OK, the theory is fine and dandy, but then he gets .... PERSONAL:

There is one person that I am lucky to not have seen his picture. Doug Johnson. I have read his blog on and off for a year. I know he is a short, squat, cigar, crushed hat, beard that is white, no hair, I mean nothing on top, slick talkin’ Minnesotite. He looks weathered, in a way that makes someone look tough, not old. He has been on one too many ice fishing trips without a shelter, even though people offer him a beer and he accepts, he would rather have a malted milk. He is definitely a hunter and has a stuffed rabbit, no deer, no moose head above the computer he works at. I hope that image is never shattered.
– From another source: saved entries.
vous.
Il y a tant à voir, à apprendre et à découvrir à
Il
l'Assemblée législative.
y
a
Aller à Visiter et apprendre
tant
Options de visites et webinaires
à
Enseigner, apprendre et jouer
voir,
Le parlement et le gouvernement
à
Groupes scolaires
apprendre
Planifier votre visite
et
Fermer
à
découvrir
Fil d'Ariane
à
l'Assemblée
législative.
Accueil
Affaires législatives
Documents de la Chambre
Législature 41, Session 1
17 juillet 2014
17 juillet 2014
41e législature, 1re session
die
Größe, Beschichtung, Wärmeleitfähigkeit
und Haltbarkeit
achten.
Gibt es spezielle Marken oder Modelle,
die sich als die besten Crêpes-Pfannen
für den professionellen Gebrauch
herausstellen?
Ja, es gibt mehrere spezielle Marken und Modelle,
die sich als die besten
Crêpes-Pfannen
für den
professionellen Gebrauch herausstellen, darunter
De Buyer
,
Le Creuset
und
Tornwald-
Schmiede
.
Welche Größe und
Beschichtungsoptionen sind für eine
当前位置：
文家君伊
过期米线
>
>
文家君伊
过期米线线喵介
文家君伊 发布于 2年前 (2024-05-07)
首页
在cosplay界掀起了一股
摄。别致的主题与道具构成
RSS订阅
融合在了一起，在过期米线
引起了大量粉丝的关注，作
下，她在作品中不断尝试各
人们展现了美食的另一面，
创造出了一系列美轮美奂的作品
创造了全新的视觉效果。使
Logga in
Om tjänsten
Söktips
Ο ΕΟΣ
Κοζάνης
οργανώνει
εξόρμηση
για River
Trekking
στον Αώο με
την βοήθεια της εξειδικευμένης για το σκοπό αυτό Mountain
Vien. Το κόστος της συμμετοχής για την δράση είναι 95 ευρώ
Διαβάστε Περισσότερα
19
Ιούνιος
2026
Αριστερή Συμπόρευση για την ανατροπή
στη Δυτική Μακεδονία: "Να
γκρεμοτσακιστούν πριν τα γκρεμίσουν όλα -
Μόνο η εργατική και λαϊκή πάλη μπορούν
As anyone who has seen me knows, I can best be described as a cross between George Clooney and Brad Pitt - only taller, more buff, and with better hair. Although I am over half a century old, I still get carded in most bars. The only taxidermy near my desk is the rabid grizzly bear I killed in self-defense when I was twelve-years-old, using only my pocket comb.

Just wanted to set the record straight, OK?

Now when read I Paul I envision him looking like the love child of Don Knotts and RoseAnne Barr... Ewwwwwwww, as the kids would say. (He may have slipped up on January 18th and left a photo of himself.) Regardless of looks, Paul has a great blog. Put it in your reader.

So what do you think, would prefer a picture or your imagination for the bloggers you read?

boot.jpg

Illustration of your humble author from May '08 School Library Journal's Re-Boot Camp article.. At least they got the body right.